Choose a tag to compare

@bxw91 bxw91 released this 06 Jun 17:57
· 35 commits to main since this release

Fixed

  • Git history index never indexed any commits (status showed 0 commits).
    The git commit chunker stored the list of changed files as a metadata
    list, which ChromaDB rejects (Expected metadata value to be a str/int/float/bool, got [...]), failing the entire git boot-index upsert.
    The changed paths are now stored as a newline-joined string plus a scalar
    files_changed_count; the full list still appears in the commit chunk text.

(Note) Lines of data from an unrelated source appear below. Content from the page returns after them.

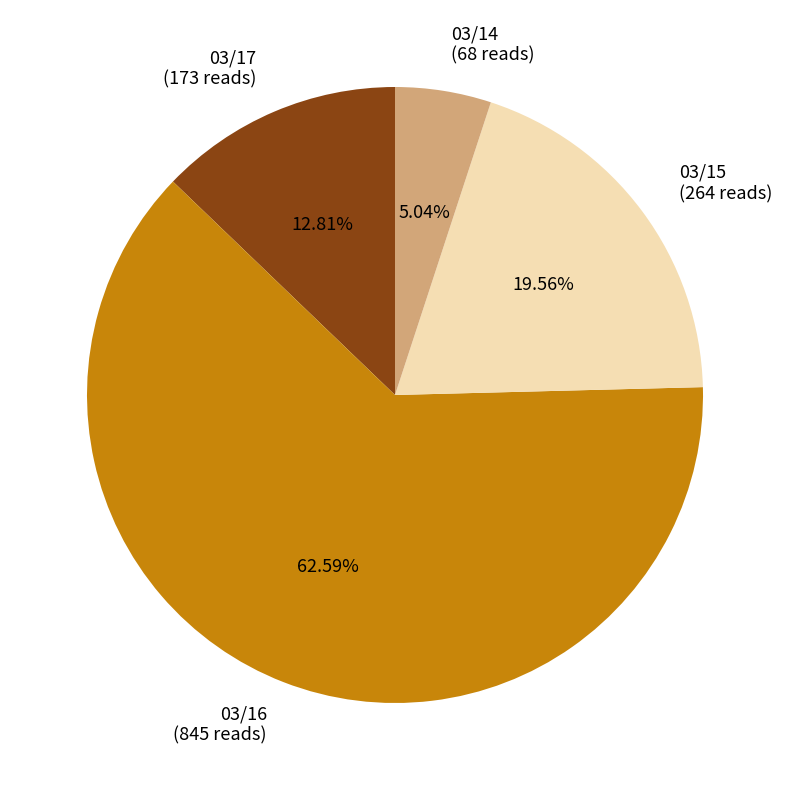

Between 03/17 and 03/14, which is larger?

03/17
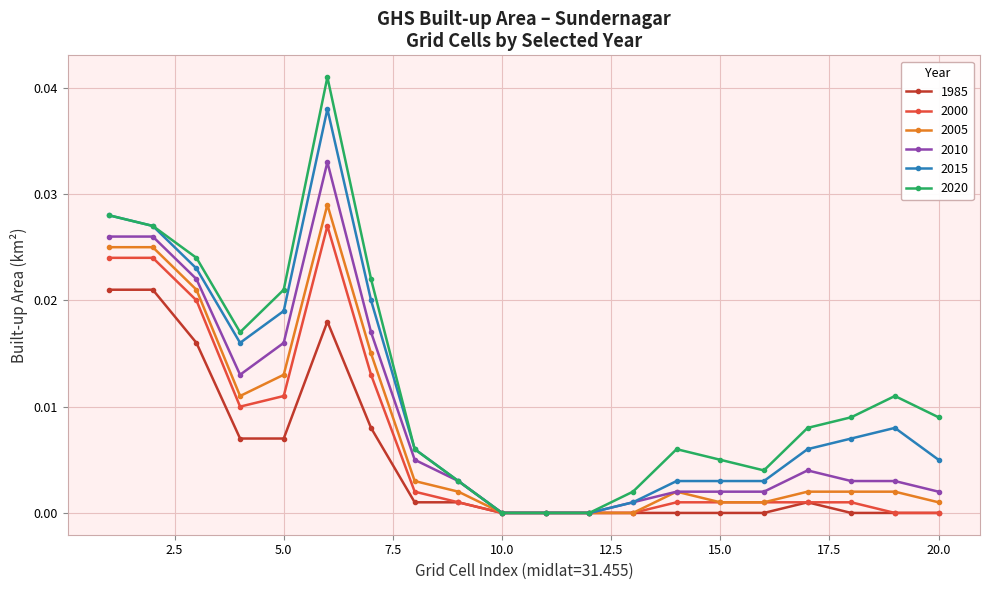

Which series has the largest range (max minus min)?

2020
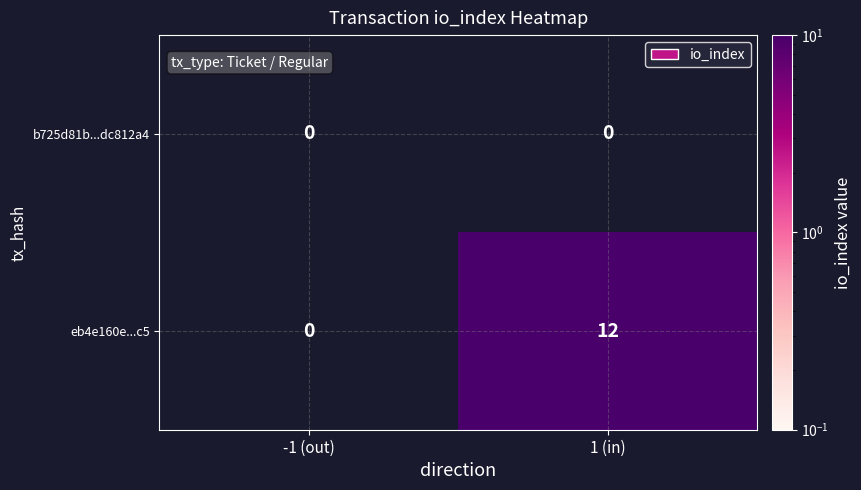

Which category has the highest value across all series?

1 (in)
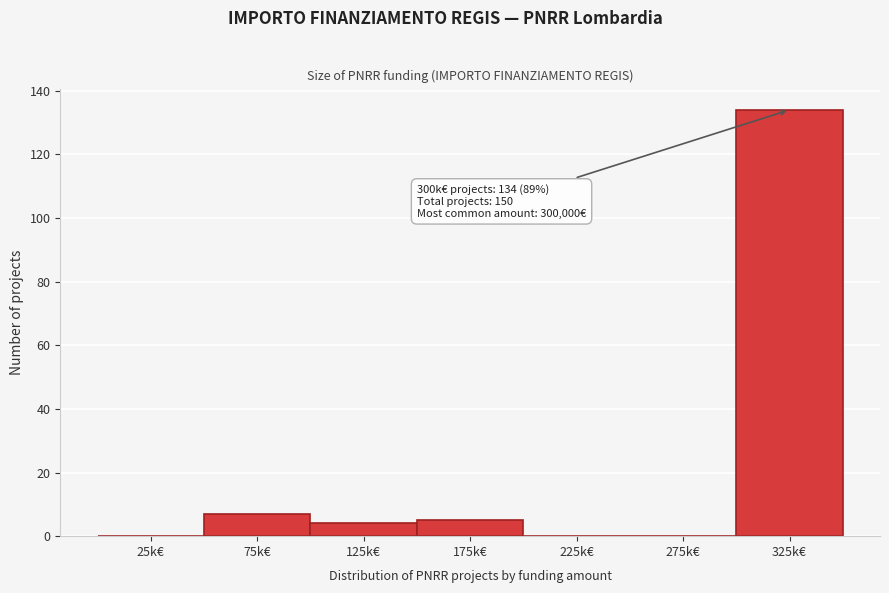

Reading left to right, transcribe all the data shown in this chart.

25k€=0	75k€=7	125k€=4	175k€=5	225k€=0	275k€=0	325k€=134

  • Vector (semantic) search returned almost nothing. Long-lived collections
    could be stuck on ChromaDB's l2 distance default while the query layer
    scores similarity as 1 - distance (cosine) — l2 distances exceed 1, map to
    negative similarity, and get filtered out, so vector-only mode silently
    returned ~0 results (hybrid/bm25 masked it). The vector self-heal now also
    detects a non-cosine index behaviorally (ChromaDB's persisted space
    metadata is unreliable) and rebuilds it onto cosine from SQLite — no
    re-embedding. New collections were already cosine; this repairs legacy ones.

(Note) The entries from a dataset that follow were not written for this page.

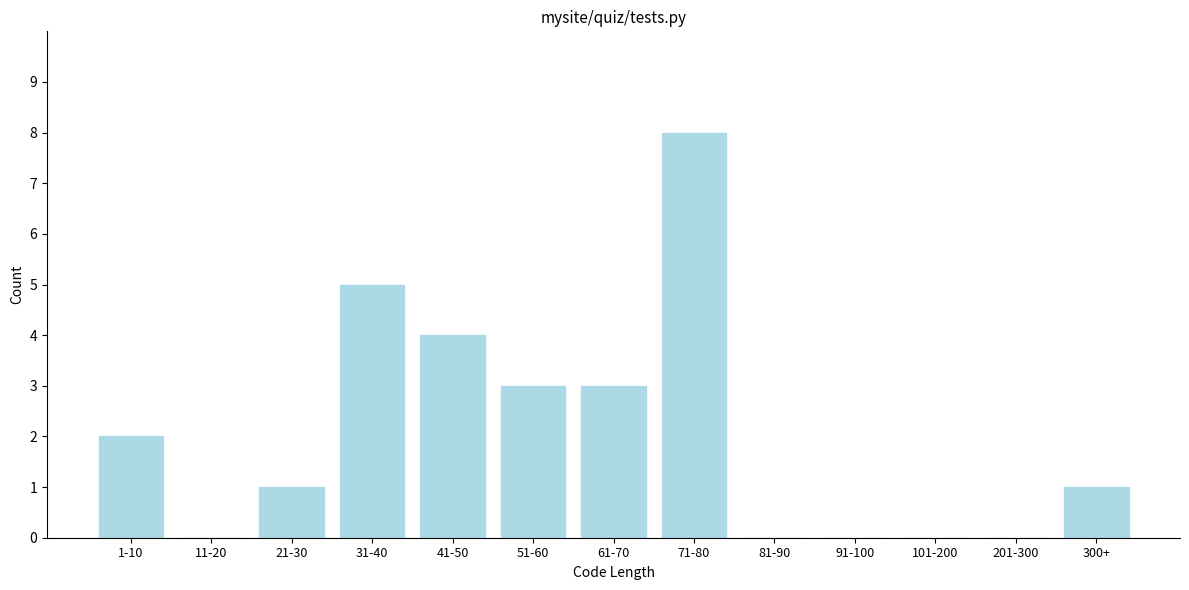

Reading left to right, extract all data points from this chart.

1-10=2	11-20=0	21-30=1	31-40=5	41-50=4	51-60=3	61-70=3	71-80=8	81-90=0	91-100=0	101-200=0	201-300=0	300+=1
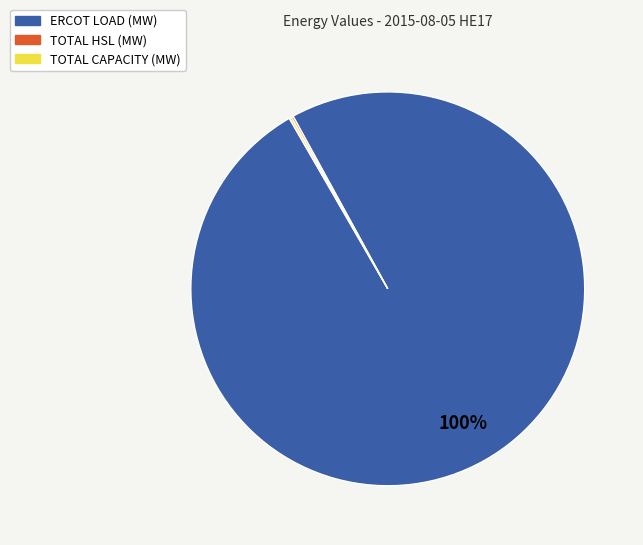

The ERCOT LOAD (MW) slice represents 100% of the pie. True or false?

True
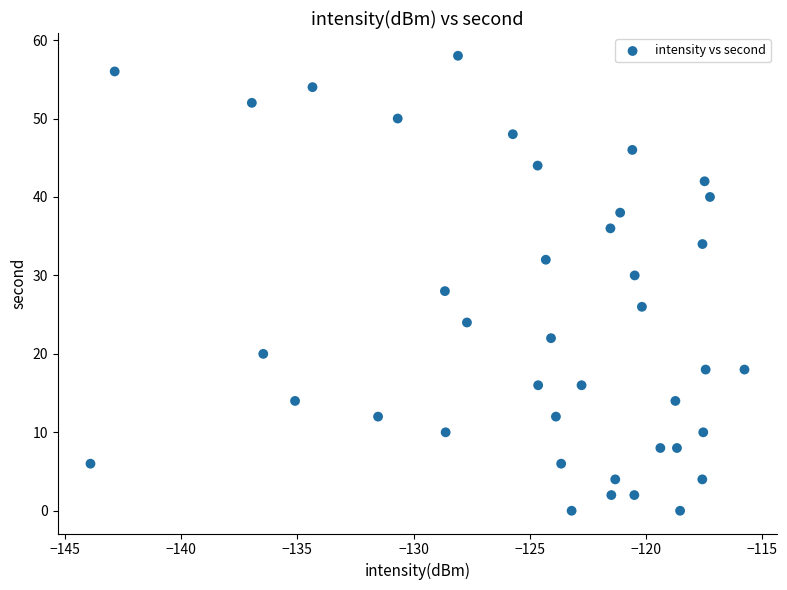

What is the range of Y values (max minus min)?

58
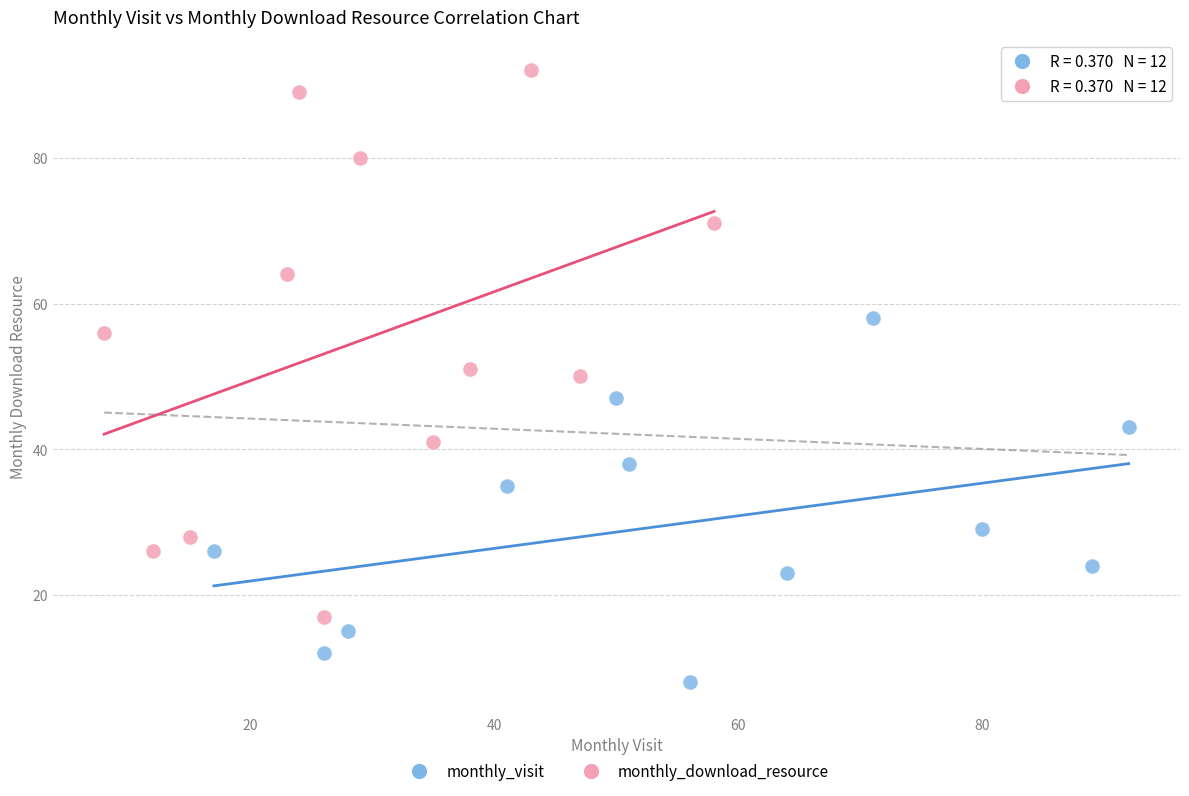

Which series reaches the minimum Y coordinate?

monthly_visit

  • Self-heal left the old vector segment dir on disk. Rebuilding recreates
    the collection; ChromaDB drops the segments row but not the folder, leaking
    a multi-hundred-MB stale index. The heal now sweeps orphaned segment
    directories (unreferenced UUID dirs containing an HNSW header.bin) after a
    rebuild.
  • Server segfaulted on startup against a bloated/corrupt vector index
    (crash-loop, no traceback).
    A long-lived or previously duplicate-written
    HNSW index accumulates orphaned element slots (soft-deletes never shrink the
    graph); the next indexing upsert triggers a native HNSW resize that
    segfaults the whole process with no Python traceback, so it could not be
    caught and the server died on every start — surfacing downstream as
    brainpalace status reporting the server down (discovery falls back to the
    default port when no live server is found). VectorStoreManager now
    self-heals before any write: at startup it reads the segment's element
    counter from disk (crash-safe — never loads the HNSW graph) and, when the
    physical slot count dwarfs the live count, rebuilds a compact index from
    ChromaDB's intact SQLite — no re-embedding, no manual reset/rebuild.

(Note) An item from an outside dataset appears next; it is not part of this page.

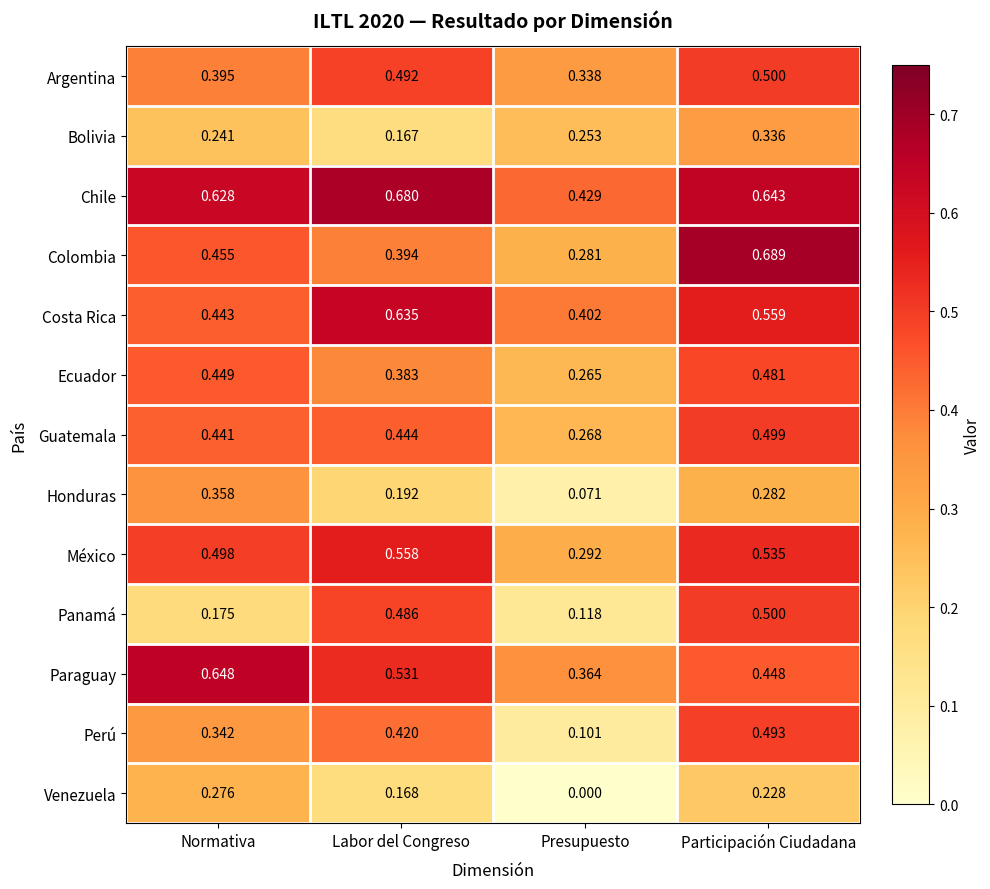

Between Presupuesto and Participación Ciudadana, which series saw the biggest shift?

Colombia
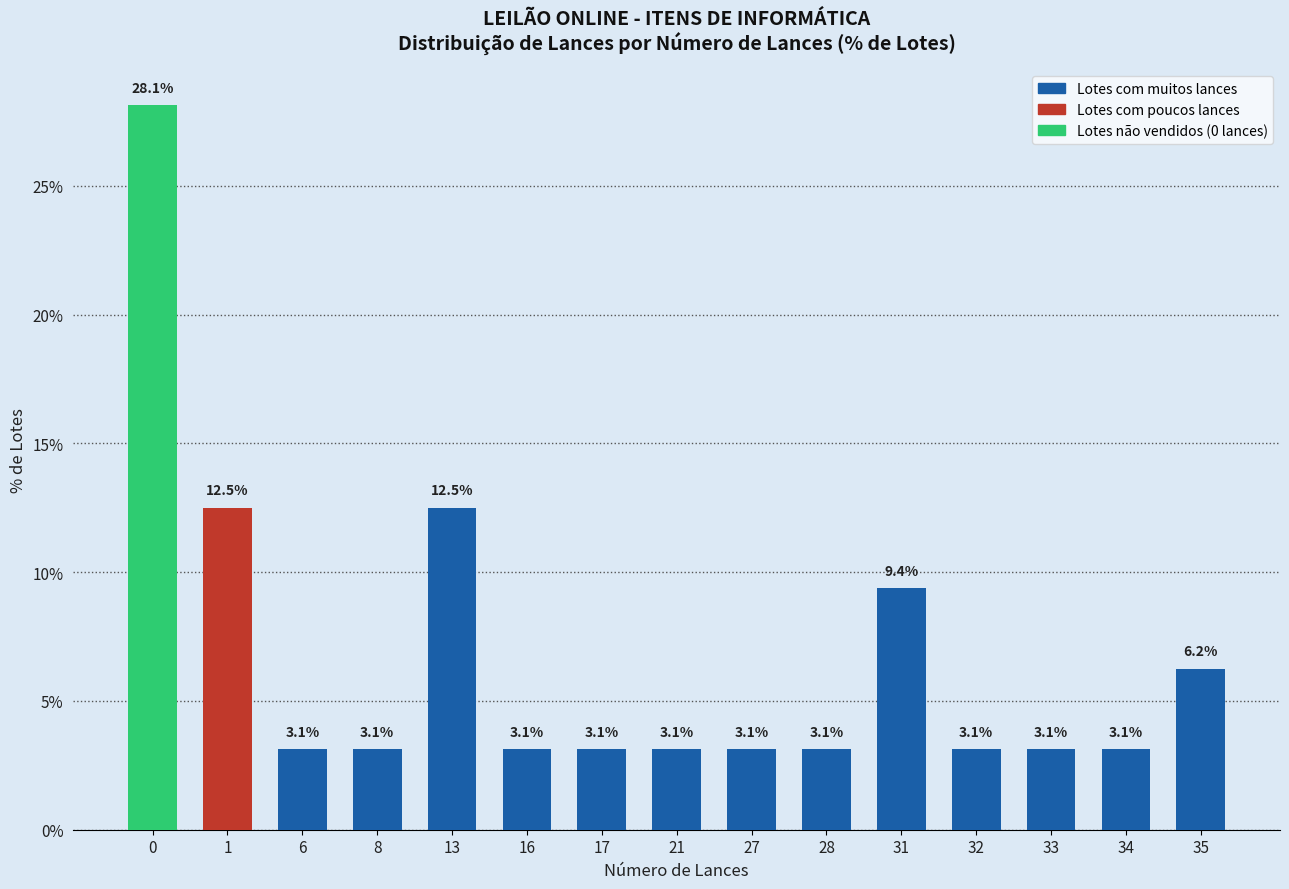

True or false: the data shows 5.5 at 16.

False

    Rebuilding resets the counter, so a healed index does not re-trigger and the
    server stops crash-looping. Applies to both the code and memory collections.
  • install.sh --local failed or silently ran the PyPI server. Run from
    inside the repo, pipx inject brainpalace-cli … aborted with "'brainpalace-cli'
    looks like a path" (the package name collided with the ./brainpalace-cli
    dir); run from outside, the inject was skipped without --force, so the CLI
    kept the PyPI brainpalace-rag instead of the local checkout. The injector
    now runs from a neutral CWD with --force and resolves --local to an
    absolute path, so the local server is reliably installed either way.
  • Duplicate server for the same project (double/quadruple-counted index).
    brainpalace start could spawn a second server on the next free port while
    the first was still alive — both watchers then re-indexed the shared
    .brainpalace/data/, inflating chunk/document counts. Two root causes fixed:
    (1) a live-but-busy server that missed a single /health probe was wrongly
    treated as stale, its runtime.json/lock wiped, and replaced by a duplicate —
    start now retries the health check and refuses (non-zero exit, "run
    brainpalace restart") rather than launching a twin over a live process; and
    (2) the CLI no longer unlinks brainpalace.lock during stale cleanup (the
    running server holds an flock on that inode — deleting it defeated the OS
    single-instance guard). As defense-in-depth, launch_server now probes the
    port range for a healthy server already serving the same project_root
    (new project_root field on /health/) and reports it instead of spawning a
    duplicate, even when runtime.json is missing or stale.
  • Folder chunk_count grew forever and never self-healed. The folder-level
    chunk-id set was a blind union of old + new ids on every re-index, so it never
    dropped chunks for changed/deleted files — the persisted count (and folders list) climbed without bound and diverged far above the real store. It is now
    derived from the authoritative per-file manifest (retains unchanged files,
    drops deleted ones), so the count shrinks on delete and converges on every
    incremental re-index.
  • Server now self-heals manifest/store drift on every start. A startup
    reconcile sweep recomputes each folder's chunk_count from the authoritative
    per-file manifest and purges store chunks the manifest no longer references —
    orphans left by past corruption such as the duplicate-server incident. It runs
    automatically in the server lifespan (no flag, no reindex, no re-embed: pure
    bookkeeping + targeted deletes), is a no-op when a folder is already
    consistent, and never blocks startup on failure. Just start the server and the
    counts converge to filesystem truth.